Das Leben nach der niederschmetternden Diagnose 
Ein halbes Jahr nach der Untersuchung im belgischen Lüttich hat Heike wieder neuen Mut gefasst. Stefan ist viel aktiver geworden. Sie kann jetzt mit ihm kommunizieren. Wenn sie ihn beispielweise fragt, ob er aufstehen will, kann er blinzeln und die Hand heben, als Zeichen der Zustimmung oder Ablehnung. Wenn Heike ihn nun vom Rollstuhl ins Bett bewegen will, stellt er sich selbst hin und Heike muss ihn nur zur Balance halten. In einem Hotelschwimmbad in der Nähe hat sie angefangen, mit Stefan zu trainieren. Mit Hilfe der tragenden Kraft des Wassers kann Stefan sogar wieder Gehbewegungen machen. Seine Fortschritte haben aber auch einen Nachteil: Heike kann ihn nun kaum alleine lassen. Zu groß ist die Gefahr, dass er sich zu stark bewegt und aus dem Bett oder dem Rollstuhl fällt. Außerdem bekommt er nun häufiger Anfälle. Ohne ersichtlichen Anlass fängt er dann an zu schreien und um sich zu treten. Heike ist ihm dann kaum gewachsen. Es kommt auch zu diesen Anfällen, wenn es Heike selbst schlecht geht. Aber auch, wenn sie mal eine Nacht wegen einer Magendarmgrippe nicht geschlafen hat, muss die Pflege von Stefan weitergehen – eine Pause kann sie sich nicht leisten.
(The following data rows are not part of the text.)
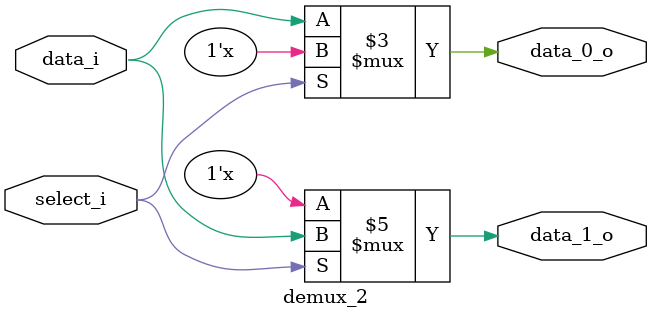
<source format=sv>
`timescale 1ns / 1ps

module demux_2 # 
(
    parameter integer DATA_WIDTH = 1
)
(
    input  logic                      select_i,
    input  logic [DATA_WIDTH - 1 : 0] data_i,  
           
    output logic [DATA_WIDTH - 1 : 0] data_0_o, 
    output logic [DATA_WIDTH - 1 : 0] data_1_o  
);  
    
    always_comb begin
        data_0_o = (1'h0 == select_i) ? data_i : {DATA_WIDTH{1'hz}};
        data_1_o = (1'h1 == select_i) ? data_i : {DATA_WIDTH{1'hz}};
    end

endmodule

</source>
Die Gesichter von Heike und Stefan
Heike und Stefan

Ein Blick in die Zukunft 
Während der Sommerferien war Heike mit Stefan und den Jungs in einer Reha-Einrichtung in Tschechien. Es war fast schon so etwas wie ein Familienurlaub. Damit sie auch Zeit mit Altersgenossen verbringen können, sind der 11-jährige Phillip, der 14-jährige Leon und der 17-jährige Lukas danach noch in verschiedene Ferienlager gefahren. Heike war in dieser Zeit alleine mit Stefan. „Ich habe gemerkt, wie viel Unterstützung und Hilfe ich doch immer wieder von den Jungs habe.“ Dass die ältesten bald für eine Ausbildung das Haus verlassen, ist absehbar. Für Heike ist das zwar irgendwie auch eine beängstigende Vorstellung, sie blickt aber trotzdem optimistisch in die Zukunft: „Bis dahin muss der Stefan laufen können“, sagt sie und schaut Stefan dabei lachend an. Er nickt.